What needs to be done: Pictures excluded, output the lines of the data below between the one holding "FASTIGHETER" and the one holding "Ontvang maandelijks alles over de nieuwste", inclusive, exactly as they stand.
*** Block opens ***
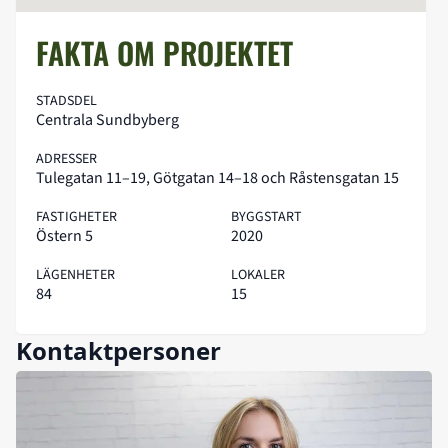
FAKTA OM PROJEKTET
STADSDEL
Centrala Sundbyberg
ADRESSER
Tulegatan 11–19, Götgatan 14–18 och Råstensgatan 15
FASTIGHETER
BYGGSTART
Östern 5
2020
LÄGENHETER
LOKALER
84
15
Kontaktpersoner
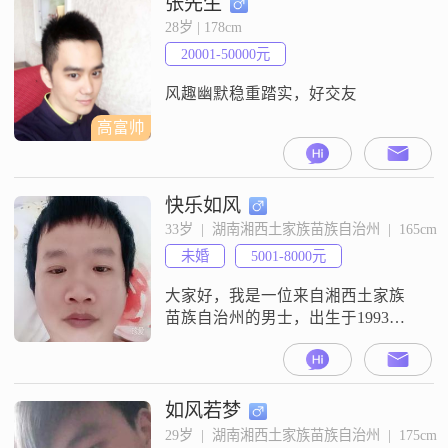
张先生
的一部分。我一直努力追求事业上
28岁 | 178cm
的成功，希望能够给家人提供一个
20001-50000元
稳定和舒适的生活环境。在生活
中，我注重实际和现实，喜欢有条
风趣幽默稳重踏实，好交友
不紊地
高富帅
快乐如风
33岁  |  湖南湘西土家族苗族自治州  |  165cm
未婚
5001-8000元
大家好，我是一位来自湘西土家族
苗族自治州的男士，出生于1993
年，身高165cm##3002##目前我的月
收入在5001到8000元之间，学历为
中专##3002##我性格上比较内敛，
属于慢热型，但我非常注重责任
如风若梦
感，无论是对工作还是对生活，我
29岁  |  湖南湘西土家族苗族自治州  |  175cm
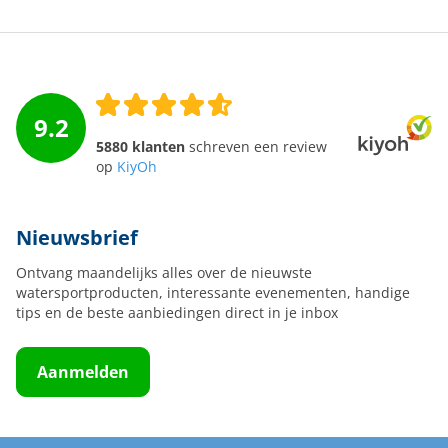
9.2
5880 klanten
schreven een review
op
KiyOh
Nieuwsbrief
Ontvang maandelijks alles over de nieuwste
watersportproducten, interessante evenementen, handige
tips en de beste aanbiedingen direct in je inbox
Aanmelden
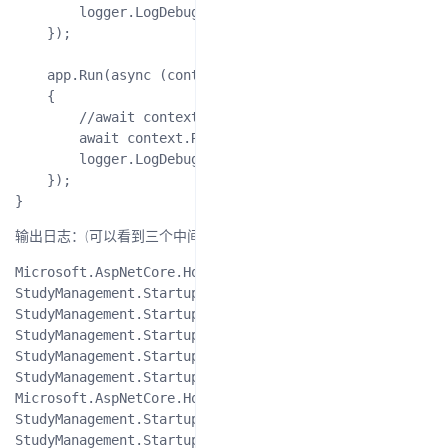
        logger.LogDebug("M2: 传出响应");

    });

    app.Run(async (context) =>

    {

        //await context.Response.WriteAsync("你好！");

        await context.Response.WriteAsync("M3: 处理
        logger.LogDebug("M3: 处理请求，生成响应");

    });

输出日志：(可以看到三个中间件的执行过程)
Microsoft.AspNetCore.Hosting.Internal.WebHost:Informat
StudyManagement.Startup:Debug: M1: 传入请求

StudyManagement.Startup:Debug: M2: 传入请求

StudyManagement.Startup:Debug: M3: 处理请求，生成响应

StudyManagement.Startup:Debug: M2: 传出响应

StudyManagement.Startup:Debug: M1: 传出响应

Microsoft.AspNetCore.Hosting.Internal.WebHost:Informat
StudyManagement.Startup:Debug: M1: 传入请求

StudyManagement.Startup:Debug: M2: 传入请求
*** Block closes ***
The answer:
FASTIGHETER
BYGGSTART
Östern 5
2020
LÄGENHETER
LOKALER
84
15
Kontaktpersoner
张先生
的一部分。我一直努力追求事业上
28岁 | 178cm
的成功，希望能够给家人提供一个
20001-50000元
稳定和舒适的生活环境。在生活
中，我注重实际和现实，喜欢有条
风趣幽默稳重踏实，好交友
不紊地
高富帅
快乐如风
33岁  |  湖南湘西土家族苗族自治州  |  165cm
未婚
5001-8000元
大家好，我是一位来自湘西土家族
苗族自治州的男士，出生于1993
年，身高165cm##3002##目前我的月
收入在5001到8000元之间，学历为
中专##3002##我性格上比较内敛，
属于慢热型，但我非常注重责任
如风若梦
感，无论是对工作还是对生活，我
29岁  |  湖南湘西土家族苗族自治州  |  175cm
9.2
5880 klanten
schreven een review
op
KiyOh
Nieuwsbrief
Ontvang maandelijks alles over de nieuwste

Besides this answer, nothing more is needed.